Toyota’s approach is to forge a cooperation between the car and the driver as a team, bringing forward an idea experimented since 1990, when it was generally considered unrealistic. Then, the technology exploded and over the past few years, even some mid-price vehicles offer self-parking as an option or standard feature. Because Japan has a large population of elderly people, Toyota sees a potentially huge market for driverless technology at the service of the elderly and those with disabilities. However, Toyota is reluctant to launch the technology for now because it still has to sort out how it works in real life conditions featuring pedestrians and cyclists.
In a few months Toyota will offer a device called the Intelligent Transportation System, which communicates with the sensors installed in some intersections and sends the information to the vehicle before people cross them, so as to warn the driver. It is a pilot project, which if introduced on a large scale would drastically increase the level of security.
Finally, for the fourth consecutive year, Toyota stock has benefited from the brand’s consistent top-10 finish in the Interbrand Best Global Brand ranking, which considered not only Toyota stock valuations and company properties, but also the perception of the brand and its potential. Toyota rose to sixth place overall from eighth compared to 2014. Moreover, its brand is worth some $49.0 billion. (Source: “TOYOTA Remains Most Valuable Global Automotive Brand According to Interbrand,” Business Wire, Oct. 6, 2015.)

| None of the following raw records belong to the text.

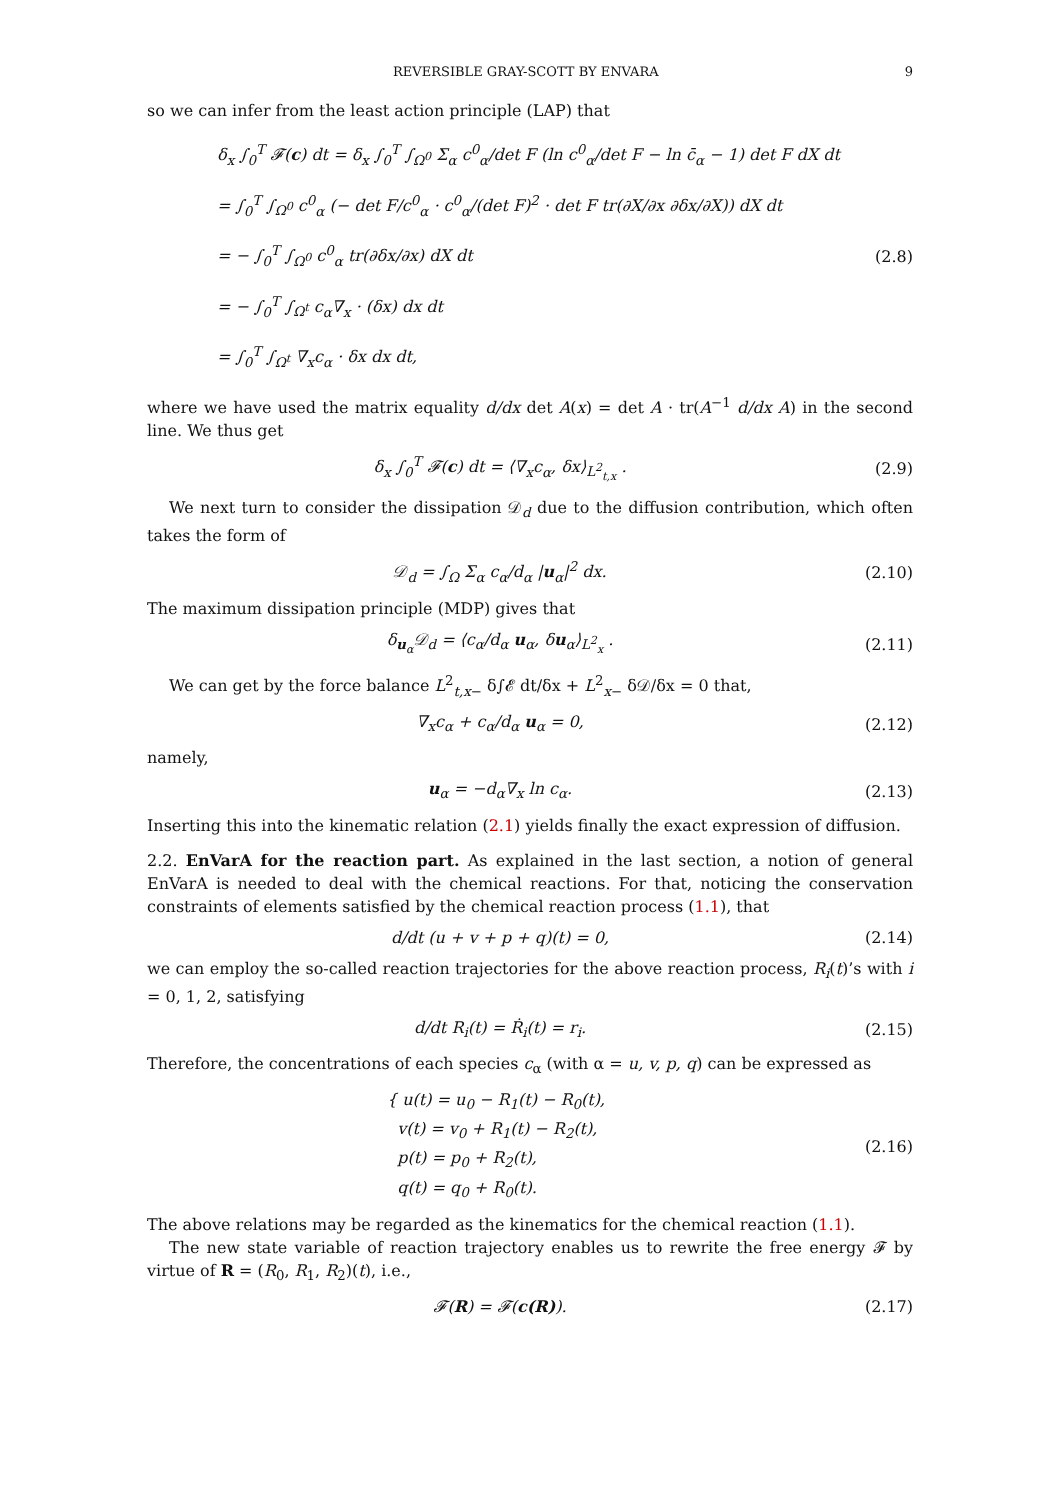REVERSIBLE GRAY-SCOTT BY ENVARA 9
so we can infer from the least action principle (LAP) that
δ<sub>x</sub> ∫<sub>0</sub><sup>T</sup> 𝓕(c) dt = δ<sub>x</sub> ∫<sub>0</sub><sup>T</sup> ∫<sub>Ω<sup>0</sup></sub> Σ<sub>α</sub> c<sup>0</sup><sub>α</sub>/det F (ln c<sup>0</sup><sub>α</sub>/det F − ln c̄<sub>α</sub> − 1) det F dX dt
= ∫<sub>0</sub><sup>T</sup> ∫<sub>Ω<sup>0</sup></sub> c<sup>0</sup><sub>α</sub> (− det F/c<sup>0</sup><sub>α</sub> · c<sup>0</sup><sub>α</sub>/(det F)<sup>2</sup> · det F tr(∂X/∂x ∂δx/∂X)) dX dt
= − ∫<sub>0</sub><sup>T</sup> ∫<sub>Ω<sup>0</sup></sub> c<sup>0</sup><sub>α</sub> tr(∂δx/∂x) dX dt
= − ∫<sub>0</sub><sup>T</sup> ∫<sub>Ω<sup>t</sup></sub> c<sub>α</sub>∇<sub>x</sub> · (δx) dx dt
= ∫<sub>0</sub><sup>T</sup> ∫<sub>Ω<sup>t</sup></sub> ∇<sub>x</sub>c<sub>α</sub> · δx dx dt,
(2.8)
where we have used the matrix equality d/dx det A(x) = det A · tr(A<sup>−1</sup> d/dx A) in the second line. We thus get
δ<sub>x</sub> ∫<sub>0</sub><sup>T</sup> 𝓕(c) dt = ⟨∇<sub>x</sub>c<sub>α</sub>, δx⟩<sub>L<sup>2</sup><sub>t,x</sub></sub> .
(2.9)
We next turn to consider the dissipation 𝒟<sub>d</sub> due to the diffusion contribution, which often takes the form of
𝒟<sub>d</sub> = ∫<sub>Ω</sub> Σ<sub>α</sub> c<sub>α</sub>/d<sub>α</sub> |u<sub>α</sub>|<sup>2</sup> dx. (2.10)
The maximum dissipation principle (MDP) gives that
δ<sub>u<sub>α</sub></sub>𝒟<sub>d</sub> = ⟨c<sub>α</sub>/d<sub>α</sub> u<sub>α</sub>, δu<sub>α</sub>⟩<sub>L<sup>2</sup><sub>x</sub></sub> . (2.11)
We can get by the force balance L<sup>2</sup><sub>t,x−</sub> δ∫𝓔 dt/δx + L<sup>2</sup><sub>x−</sub> δ𝒟/δx = 0 that,
∇<sub>x</sub>c<sub>α</sub> + c<sub>α</sub>/d<sub>α</sub> u<sub>α</sub> = 0, (2.12)
namely,
u<sub>α</sub> = −d<sub>α</sub>∇<sub>x</sub> ln c<sub>α</sub>. (2.13)
Inserting this into the kinematic relation (2.1) yields finally the exact expression of diffusion.
2.2. EnVarA for the reaction part. As explained in the last section, a notion of general EnVarA is needed to deal with the chemical reactions. For that, noticing the conservation constraints of elements satisfied by the chemical reaction process (1.1), that
d/dt (u + v + p + q)(t) = 0, (2.14)
we can employ the so-called reaction trajectories for the above reaction process, R<sub>i</sub>(t)’s with i = 0, 1, 2, satisfying
d/dt R<sub>i</sub>(t) = Ṙ<sub>i</sub>(t) = r<sub>i</sub>. (2.15)
Therefore, the concentrations of each species c<sub>α</sub> (with α = u, v, p, q) can be expressed as
{ u(t) = u<sub>0</sub> − R<sub>1</sub>(t) − R<sub>0</sub>(t),
v(t) = v<sub>0</sub> + R<sub>1</sub>(t) − R<sub>2</sub>(t),
p(t) = p<sub>0</sub> + R<sub>2</sub>(t),
q(t) = q<sub>0</sub> + R<sub>0</sub>(t).
(2.16)
The above relations may be regarded as the kinematics for the chemical reaction (1.1).
The new state variable of reaction trajectory enables us to rewrite the free energy 𝓕 by virtue of R = (R<sub>0</sub>, R<sub>1</sub>, R<sub>2</sub>)(t), i.e.,
𝓕(R) = 𝓕(c(R)). (2.17)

The Dangers of Autonomous Driving
While some companies have rushed autonomous driving systems to market; by 2012, Google semi-autonomous system was advanced enough that its Lexus-based test vehicles could run autonomously on freeways like the Tesla Model S and X and had to regain control of the car on the other parts of the journey. While the testers praised the autonomous system on the highway, including a fan of sports cars who saw previously autonomous driving as a synonym of boredom, the semi-autonomous system was definitely not safe.
The dangers of semi-autonomous driving–and therefore the need for such systems to be thoroughly developed before being introduced to the market–are more psychological than technical. Google realized that many drivers would no longer pay attention to the road in autonomous driving mode, which impaired their ability to take over in case of an incident or emergency. Cameras installed on-board the test cars to study the human component of driverless features even showed one tester using his computer in the back seat while driving on the highway to charge his phone. In fact, the problem is the testers felt too safe in the semi-autonomous cars
Many studies have shown the danger of a semi-autonomous driving system. A driver needs between five and 17 seconds to regain control of a vehicle. It is as if in autonomous driving, drivers are disconnected from reality and are no longer alert enough to react to situations. In this sense, owners of TM stock can feel secure that the company has preferred to take more time to develop autonomous driving systems. (Source: “Here Are Some Of The Problems Google Is Having With Its Self-Driving Cars,” Business Insider, Mar. 3, 2013.)